# Significant Figures Verification

• TRB8985
TRB8985
Homework Statement
The gravitational pull of the Earth on an object is inversely proportional to the square of the distance of the object from the center of the Earth. At the Earth’s surface, this force is equal to the object’s normal weight, mg, where 𝑔 = 9.8 𝑚/𝑠^2 , and at large distances, the force is zero.

If a 20,000 kg asteroid falls to Earth from a very great distance away, what will be its minimum speed as it strikes the Earth’s surface, and how much kinetic energy will it impart to our planet? You can ignore the effects of the Earth’s atmosphere.
Relevant Equations
Kinetic energy imparted to planet = m_asteroid * g * radius_Earth
Good morning,

I've completed the problem provided above and have verified my answers are correct, but I'm running into a strange situation when it comes to the solution's answer for the kinetic energy portion.

For the kinetic energy imparted to the planet, we're taking 20,000 kg * 9.8 m/s² * 6.371E6 m. This completely matches the solution's answer.

I'm aware that there's one significant figure in 20,000, two in 9.8, and 4 in 6.371E6. My understanding is that when multiplying these values together, the result should be reported using the lowest number of significant figures in these three values - so just one, 1E12 J.
The official solution for this problem reports three, however - 1.25E12 J.

Am I making a mistake in my reporting of the answer? Or is the provided solution using the incorrect number of significant figures here?

Thank you!

Homework Helper
Homework Statement:: The gravitational pull of the Earth on an object is inversely proportional to the square of the distance of the object from the center of the Earth. At the Earth’s surface, this force is equal to the object’s normal weight, mg, where 𝑔 = 9.8 𝑚/𝑠^2 , and at large distances, the force is zero.

If a 20,000 kg asteroid falls to Earth from a very great distance away, what will be its minimum speed as it strikes the Earth’s surface, and how much kinetic energy will it impart to our planet? You can ignore the effects of the Earth’s atmosphere.
Relevant Equations:: Kinetic energy imparted to planet = m_asteroid * g * radius_Earth

Good morning,

I've completed the problem provided above and have verified my answers are correct, but I'm running into a strange situation when it comes to the solution's answer for the kinetic energy portion.

For the kinetic energy imparted to the planet, we're taking 20,000 kg * 9.8 m/s² * 6.371E6 m. This completely matches the solution's answer.
The energy for a fall from infinity to the surface under inverse square matches the energy for a fall from surface to center at constant surface gravity. Yes, that would be a correct result.

I'm aware that there's one significant figure in 20,000, two in 9.8, and 4 in 6.371E6. My understanding is that when multiplying these values together, the result should be reported using the lowest number of significant figures in these three values - so just one, 1E12 J.
I agree. One significant figure.
The official solution for this problem reports three, however - 1.25E12 J.
Unless the asteroid's mass has additional significant figures, I agree that this is too many significant figures.
Am I making a mistake in my reporting of the answer? Or is the provided solution using the incorrect number of significant figures here?
I agree with you and disagree with the book.

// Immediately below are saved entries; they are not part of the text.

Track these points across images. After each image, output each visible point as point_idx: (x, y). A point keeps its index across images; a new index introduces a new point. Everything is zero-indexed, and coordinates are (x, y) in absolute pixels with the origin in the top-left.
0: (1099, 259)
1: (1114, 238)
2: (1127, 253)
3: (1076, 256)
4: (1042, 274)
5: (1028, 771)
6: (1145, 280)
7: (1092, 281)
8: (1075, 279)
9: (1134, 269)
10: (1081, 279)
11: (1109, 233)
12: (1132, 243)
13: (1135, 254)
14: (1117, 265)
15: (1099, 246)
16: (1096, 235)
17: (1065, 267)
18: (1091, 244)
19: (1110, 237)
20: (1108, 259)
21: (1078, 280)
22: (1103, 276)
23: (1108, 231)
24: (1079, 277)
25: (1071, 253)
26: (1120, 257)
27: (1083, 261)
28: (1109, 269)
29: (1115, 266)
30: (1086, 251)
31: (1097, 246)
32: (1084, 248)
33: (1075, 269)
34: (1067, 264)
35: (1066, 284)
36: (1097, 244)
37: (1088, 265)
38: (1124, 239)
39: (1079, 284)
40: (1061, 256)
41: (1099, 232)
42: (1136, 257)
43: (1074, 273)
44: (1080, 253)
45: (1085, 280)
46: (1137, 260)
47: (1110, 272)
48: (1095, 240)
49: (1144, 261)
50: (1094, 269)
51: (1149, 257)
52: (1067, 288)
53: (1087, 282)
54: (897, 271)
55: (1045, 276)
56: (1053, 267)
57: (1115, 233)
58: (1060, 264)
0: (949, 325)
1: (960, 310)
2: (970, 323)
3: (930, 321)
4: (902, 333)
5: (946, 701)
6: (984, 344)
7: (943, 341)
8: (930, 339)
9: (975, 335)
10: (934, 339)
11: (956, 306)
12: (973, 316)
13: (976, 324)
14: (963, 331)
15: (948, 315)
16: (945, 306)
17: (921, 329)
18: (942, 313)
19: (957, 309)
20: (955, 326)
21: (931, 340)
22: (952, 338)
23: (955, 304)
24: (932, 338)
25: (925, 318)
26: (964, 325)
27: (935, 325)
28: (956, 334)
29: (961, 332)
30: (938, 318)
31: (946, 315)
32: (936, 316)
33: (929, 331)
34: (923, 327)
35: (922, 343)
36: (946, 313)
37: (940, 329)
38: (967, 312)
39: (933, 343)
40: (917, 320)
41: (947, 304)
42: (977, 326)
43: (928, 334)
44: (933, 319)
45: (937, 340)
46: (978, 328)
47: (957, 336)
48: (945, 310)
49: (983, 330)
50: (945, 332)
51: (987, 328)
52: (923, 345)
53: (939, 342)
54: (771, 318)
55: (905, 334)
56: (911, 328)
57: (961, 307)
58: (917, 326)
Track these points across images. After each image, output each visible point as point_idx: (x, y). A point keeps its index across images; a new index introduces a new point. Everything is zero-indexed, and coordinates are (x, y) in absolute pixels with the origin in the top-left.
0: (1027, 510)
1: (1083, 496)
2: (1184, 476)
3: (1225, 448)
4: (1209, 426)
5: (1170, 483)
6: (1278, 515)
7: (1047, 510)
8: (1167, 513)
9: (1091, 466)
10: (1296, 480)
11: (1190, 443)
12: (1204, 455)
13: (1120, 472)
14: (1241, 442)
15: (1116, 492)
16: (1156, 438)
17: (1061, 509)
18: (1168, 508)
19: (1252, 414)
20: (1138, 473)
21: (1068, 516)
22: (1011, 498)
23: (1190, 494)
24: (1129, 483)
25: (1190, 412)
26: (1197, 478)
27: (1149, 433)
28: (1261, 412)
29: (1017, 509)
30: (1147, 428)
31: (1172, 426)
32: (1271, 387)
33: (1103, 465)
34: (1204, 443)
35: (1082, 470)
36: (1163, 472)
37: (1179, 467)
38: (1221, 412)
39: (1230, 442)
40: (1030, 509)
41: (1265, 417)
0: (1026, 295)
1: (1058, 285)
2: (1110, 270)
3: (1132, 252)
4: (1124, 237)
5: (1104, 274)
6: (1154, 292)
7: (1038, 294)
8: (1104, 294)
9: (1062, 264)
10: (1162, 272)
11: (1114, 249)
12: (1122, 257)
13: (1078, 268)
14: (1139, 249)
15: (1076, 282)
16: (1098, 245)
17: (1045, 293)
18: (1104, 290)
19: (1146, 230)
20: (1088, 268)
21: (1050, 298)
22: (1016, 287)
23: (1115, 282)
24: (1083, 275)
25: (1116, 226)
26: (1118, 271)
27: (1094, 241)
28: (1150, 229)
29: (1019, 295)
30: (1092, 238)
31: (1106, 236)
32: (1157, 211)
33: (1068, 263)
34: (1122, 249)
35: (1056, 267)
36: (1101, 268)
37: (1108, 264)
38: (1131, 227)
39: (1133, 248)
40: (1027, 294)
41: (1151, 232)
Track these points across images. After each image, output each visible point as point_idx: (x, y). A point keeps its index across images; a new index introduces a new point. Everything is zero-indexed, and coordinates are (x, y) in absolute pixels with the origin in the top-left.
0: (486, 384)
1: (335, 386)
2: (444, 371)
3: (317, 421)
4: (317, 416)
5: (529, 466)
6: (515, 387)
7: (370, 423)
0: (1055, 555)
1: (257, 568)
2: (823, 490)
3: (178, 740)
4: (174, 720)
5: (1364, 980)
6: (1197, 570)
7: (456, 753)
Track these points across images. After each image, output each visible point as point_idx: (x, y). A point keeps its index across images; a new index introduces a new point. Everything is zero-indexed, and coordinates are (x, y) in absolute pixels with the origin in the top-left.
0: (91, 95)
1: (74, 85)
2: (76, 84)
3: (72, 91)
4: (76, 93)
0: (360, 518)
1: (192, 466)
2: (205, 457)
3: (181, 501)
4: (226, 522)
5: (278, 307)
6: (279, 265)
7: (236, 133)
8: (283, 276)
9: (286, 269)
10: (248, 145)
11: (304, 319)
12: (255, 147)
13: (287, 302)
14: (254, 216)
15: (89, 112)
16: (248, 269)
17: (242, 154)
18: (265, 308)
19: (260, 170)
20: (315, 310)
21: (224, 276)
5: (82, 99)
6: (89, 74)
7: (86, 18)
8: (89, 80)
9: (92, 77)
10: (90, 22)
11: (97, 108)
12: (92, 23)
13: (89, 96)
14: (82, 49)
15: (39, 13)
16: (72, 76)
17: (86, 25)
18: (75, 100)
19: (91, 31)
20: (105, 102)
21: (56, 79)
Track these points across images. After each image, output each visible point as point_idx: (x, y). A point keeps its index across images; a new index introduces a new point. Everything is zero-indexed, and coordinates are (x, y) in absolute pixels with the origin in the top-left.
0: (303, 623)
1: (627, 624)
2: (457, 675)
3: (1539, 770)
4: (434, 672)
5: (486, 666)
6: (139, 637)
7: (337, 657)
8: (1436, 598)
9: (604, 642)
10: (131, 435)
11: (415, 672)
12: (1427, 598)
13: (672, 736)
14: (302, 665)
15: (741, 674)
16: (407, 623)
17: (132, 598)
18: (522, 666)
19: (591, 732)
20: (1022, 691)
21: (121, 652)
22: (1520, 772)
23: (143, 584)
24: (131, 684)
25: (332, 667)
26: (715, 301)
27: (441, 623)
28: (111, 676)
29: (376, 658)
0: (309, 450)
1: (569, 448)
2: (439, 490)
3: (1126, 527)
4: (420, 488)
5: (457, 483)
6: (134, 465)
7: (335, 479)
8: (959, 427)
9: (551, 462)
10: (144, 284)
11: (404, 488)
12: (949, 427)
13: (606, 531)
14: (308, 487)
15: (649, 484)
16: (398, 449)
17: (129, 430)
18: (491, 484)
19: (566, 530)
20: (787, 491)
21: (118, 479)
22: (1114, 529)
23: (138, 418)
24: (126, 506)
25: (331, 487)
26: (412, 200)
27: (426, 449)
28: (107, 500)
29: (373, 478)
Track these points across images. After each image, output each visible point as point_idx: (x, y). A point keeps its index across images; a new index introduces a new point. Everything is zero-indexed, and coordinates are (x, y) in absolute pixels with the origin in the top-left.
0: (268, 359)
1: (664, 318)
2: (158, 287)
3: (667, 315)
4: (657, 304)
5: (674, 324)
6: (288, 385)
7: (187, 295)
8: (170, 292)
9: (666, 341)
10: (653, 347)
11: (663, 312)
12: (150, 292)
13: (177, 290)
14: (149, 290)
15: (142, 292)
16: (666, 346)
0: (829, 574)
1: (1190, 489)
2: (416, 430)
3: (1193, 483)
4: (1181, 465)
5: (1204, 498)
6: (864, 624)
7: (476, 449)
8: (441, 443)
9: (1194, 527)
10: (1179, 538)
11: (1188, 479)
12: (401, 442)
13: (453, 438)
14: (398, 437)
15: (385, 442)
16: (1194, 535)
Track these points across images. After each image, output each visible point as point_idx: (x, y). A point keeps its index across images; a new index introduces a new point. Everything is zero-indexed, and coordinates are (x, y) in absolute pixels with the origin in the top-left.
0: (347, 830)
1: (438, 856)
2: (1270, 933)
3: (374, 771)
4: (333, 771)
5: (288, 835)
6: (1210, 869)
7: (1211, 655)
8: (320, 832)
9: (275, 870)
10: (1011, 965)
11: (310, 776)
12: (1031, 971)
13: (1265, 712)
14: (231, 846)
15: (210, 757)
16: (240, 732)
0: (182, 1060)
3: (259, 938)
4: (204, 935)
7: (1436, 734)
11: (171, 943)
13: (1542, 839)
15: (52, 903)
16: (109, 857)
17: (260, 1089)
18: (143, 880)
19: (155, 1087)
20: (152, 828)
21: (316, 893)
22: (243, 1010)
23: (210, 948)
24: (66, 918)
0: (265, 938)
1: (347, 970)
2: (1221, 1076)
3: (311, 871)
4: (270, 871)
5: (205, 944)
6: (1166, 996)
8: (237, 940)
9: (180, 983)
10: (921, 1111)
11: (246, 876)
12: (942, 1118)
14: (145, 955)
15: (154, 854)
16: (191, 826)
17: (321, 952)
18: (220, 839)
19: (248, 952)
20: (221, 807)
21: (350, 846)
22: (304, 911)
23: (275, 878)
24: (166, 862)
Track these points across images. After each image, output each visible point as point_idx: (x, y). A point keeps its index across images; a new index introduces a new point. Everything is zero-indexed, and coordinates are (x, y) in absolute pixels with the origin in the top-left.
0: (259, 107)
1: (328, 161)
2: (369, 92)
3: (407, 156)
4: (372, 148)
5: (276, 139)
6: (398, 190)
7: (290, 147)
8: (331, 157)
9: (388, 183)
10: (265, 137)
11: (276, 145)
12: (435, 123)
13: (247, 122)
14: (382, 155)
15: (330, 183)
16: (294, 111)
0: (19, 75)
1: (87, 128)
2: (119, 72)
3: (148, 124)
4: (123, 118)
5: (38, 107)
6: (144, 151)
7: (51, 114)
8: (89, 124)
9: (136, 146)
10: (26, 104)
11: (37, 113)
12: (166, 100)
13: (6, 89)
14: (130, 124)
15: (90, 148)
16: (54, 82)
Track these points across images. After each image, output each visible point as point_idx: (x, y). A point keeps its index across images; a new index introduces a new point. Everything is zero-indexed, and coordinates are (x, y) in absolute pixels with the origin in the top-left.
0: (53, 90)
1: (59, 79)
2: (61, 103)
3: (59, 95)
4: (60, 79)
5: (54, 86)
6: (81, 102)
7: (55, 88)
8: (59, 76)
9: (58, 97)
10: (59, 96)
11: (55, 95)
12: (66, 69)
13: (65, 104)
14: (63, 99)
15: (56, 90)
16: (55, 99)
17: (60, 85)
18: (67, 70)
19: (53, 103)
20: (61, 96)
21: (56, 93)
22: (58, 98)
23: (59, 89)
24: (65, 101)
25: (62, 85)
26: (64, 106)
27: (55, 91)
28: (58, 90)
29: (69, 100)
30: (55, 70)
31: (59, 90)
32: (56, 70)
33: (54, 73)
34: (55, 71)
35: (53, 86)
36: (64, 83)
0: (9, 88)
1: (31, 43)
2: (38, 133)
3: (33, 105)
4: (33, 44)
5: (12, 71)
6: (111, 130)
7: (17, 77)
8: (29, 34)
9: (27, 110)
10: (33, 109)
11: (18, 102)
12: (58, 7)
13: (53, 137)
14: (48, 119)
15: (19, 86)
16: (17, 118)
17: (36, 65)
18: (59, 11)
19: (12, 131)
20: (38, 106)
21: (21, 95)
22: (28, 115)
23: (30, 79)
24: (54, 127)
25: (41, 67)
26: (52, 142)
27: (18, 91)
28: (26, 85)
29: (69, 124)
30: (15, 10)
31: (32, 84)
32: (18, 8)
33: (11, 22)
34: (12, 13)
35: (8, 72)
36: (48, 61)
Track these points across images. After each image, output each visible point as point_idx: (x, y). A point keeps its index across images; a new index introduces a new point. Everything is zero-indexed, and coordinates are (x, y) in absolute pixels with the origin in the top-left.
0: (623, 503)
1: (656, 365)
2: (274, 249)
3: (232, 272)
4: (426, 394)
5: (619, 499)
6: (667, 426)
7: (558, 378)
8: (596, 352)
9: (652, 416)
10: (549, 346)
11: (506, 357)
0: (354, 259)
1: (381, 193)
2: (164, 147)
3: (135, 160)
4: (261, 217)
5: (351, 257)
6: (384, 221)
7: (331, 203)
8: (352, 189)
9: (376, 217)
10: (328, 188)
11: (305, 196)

However, if one ascribes (questionably) three significant figures to that 20,000 kg then an argument can be made that three digits is appropriate in the result:

The maximum relative error in 9.8 (two sig figs) is only about one part in two hundred. Less than one part in one thousand in reality.

The relative error in 1.2 (two sig figs) is almost one part in twenty. About one part in 24 in this case.

Do we really want to be over-reporting the unreliability of the result by a factor of 4 (maximum error) or by a factor of 40 (actual error).

When presenting a result whose first digit is a 1 and whose least significant inputs have first digits of 8 or 9, I would tend to err on the side of adding one more significant digit in the result than the rules call for.

When adding large columns of numbers, I would tend to err on the side of subtracting one significant digit from the result. One more for every factor of 100 in the number of entries being totalled to account for statistical noise in the rounding error. But that's enough work that it may be worth doing a real error analysis at that point.